### WHAT THE EXERCISE ASKS
Excluding pictures, retype exactly the lines from the one with "For a GIS import: Parse" through the end of the records that follow.
[RECORDS FOR THE EXERCISE Boundary: Start]
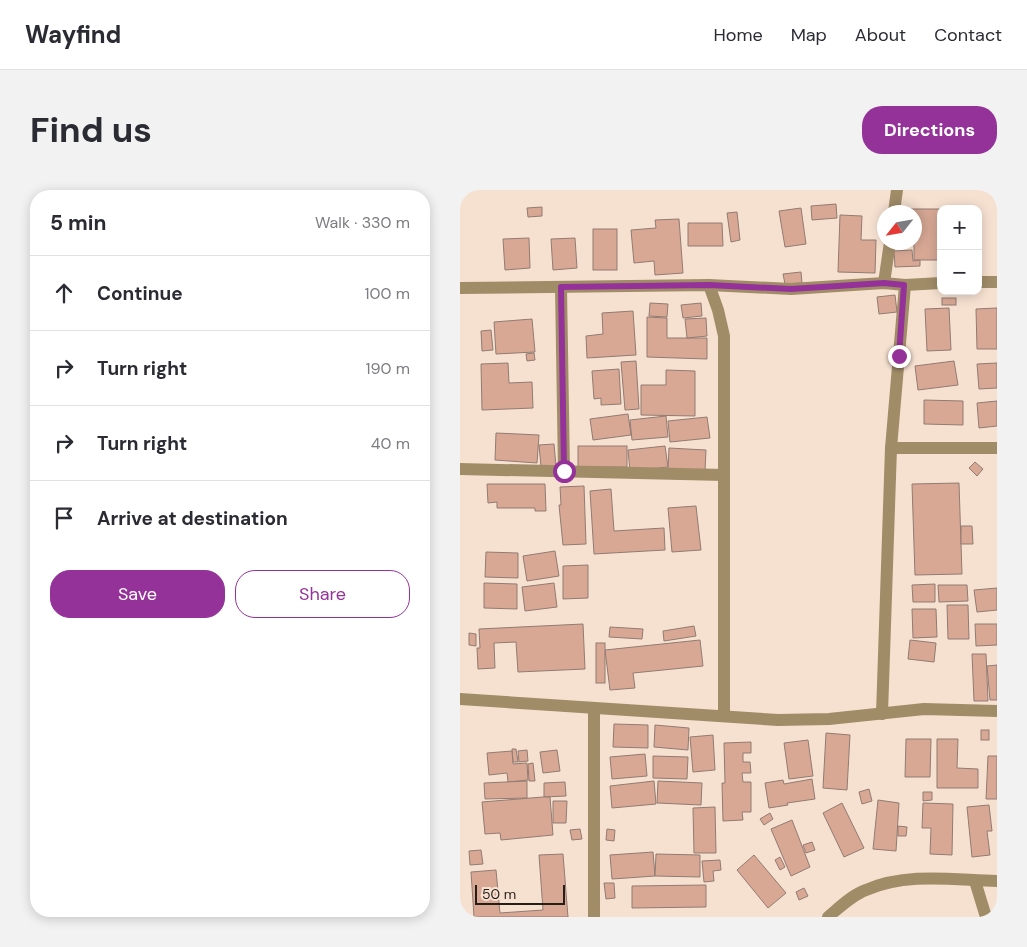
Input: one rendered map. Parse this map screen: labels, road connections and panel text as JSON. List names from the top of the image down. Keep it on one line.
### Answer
{"scale_bar":"50 m","north":"bottom left","page":{"header":"Wayfind","nav":["Home","Map","About","Contact"],"buttons":["Directions",["Save","Share"]],"title":"Find us","heading":["5 min","Walk · 330 m"],"map_buttons":["+","−"],"list":[["Continue","100 m"],["Turn right","190 m"],["Turn right","40 m"],"Arrive at destination"],"scale":"50 m"}}
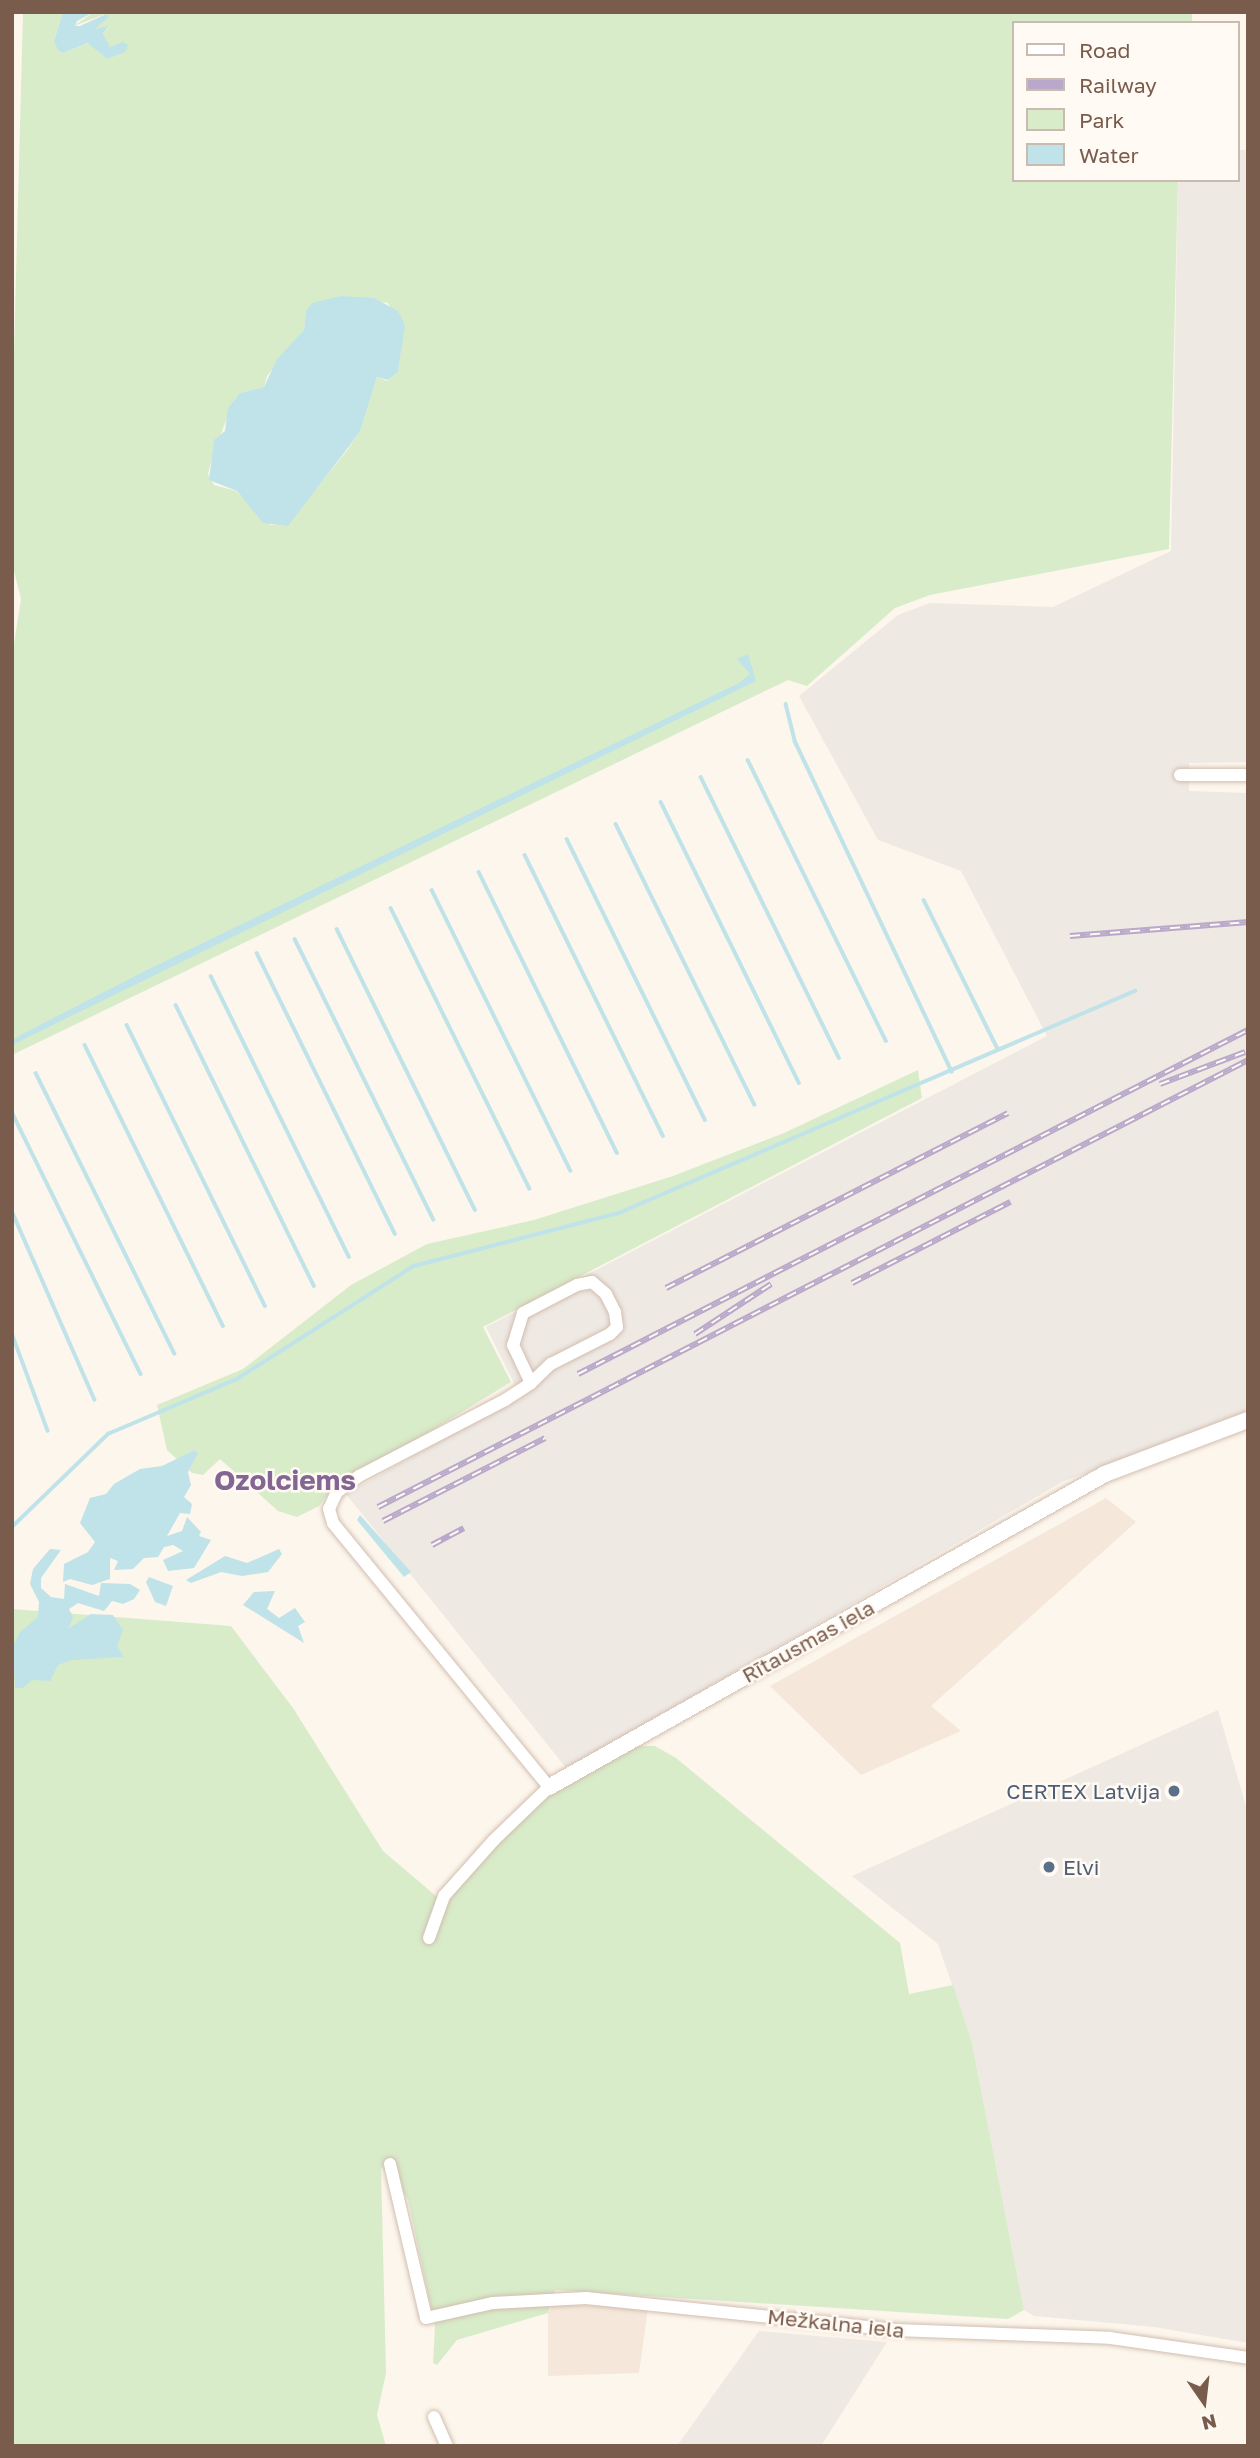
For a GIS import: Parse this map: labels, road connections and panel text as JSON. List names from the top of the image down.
{
  "streets": {
    "street": ["Rītausmas iela", "Mežkalna iela"]
  },
  "districts": ["Ozolciems"],
  "places": ["CERTEX Latvija", "Elvi"],
  "legend": [
    "Road",
    "Railway",
    "Park",
    "Water"
  ],
  "north": "bottom"
}
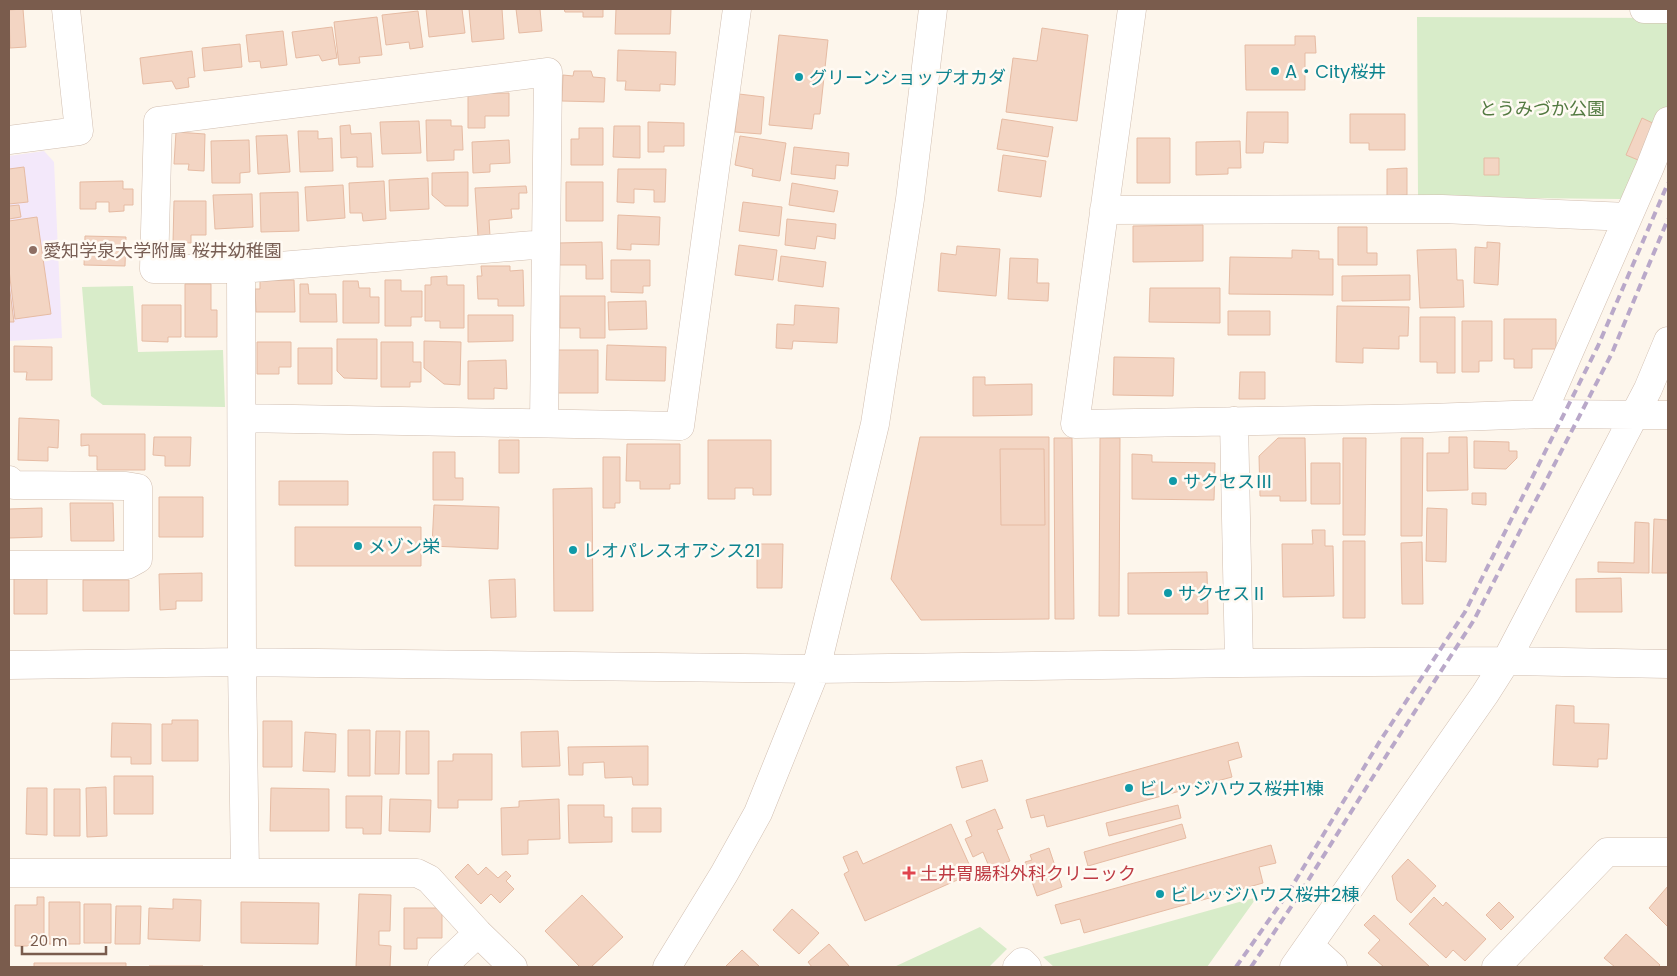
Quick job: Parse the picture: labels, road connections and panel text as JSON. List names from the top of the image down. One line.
[RECORDS FOR THE EXERCISE Boundary: End]
### SOLUTION
For a GIS import: Parse this map: labels, road connections and panel text as JSON. List names from the top of the image down.
{
  "streets": {
    "street": ["Rītausmas iela", "Mežkalna iela"]
  },
  "districts": ["Ozolciems"],
  "places": ["CERTEX Latvija", "Elvi"],
  "legend": [
    "Road",
    "Railway",
    "Park",
    "Water"
  ],
  "north": "bottom"
}
Quick job: Parse the picture: labels, road connections and panel text as JSON. List names from the top of the image down. One line.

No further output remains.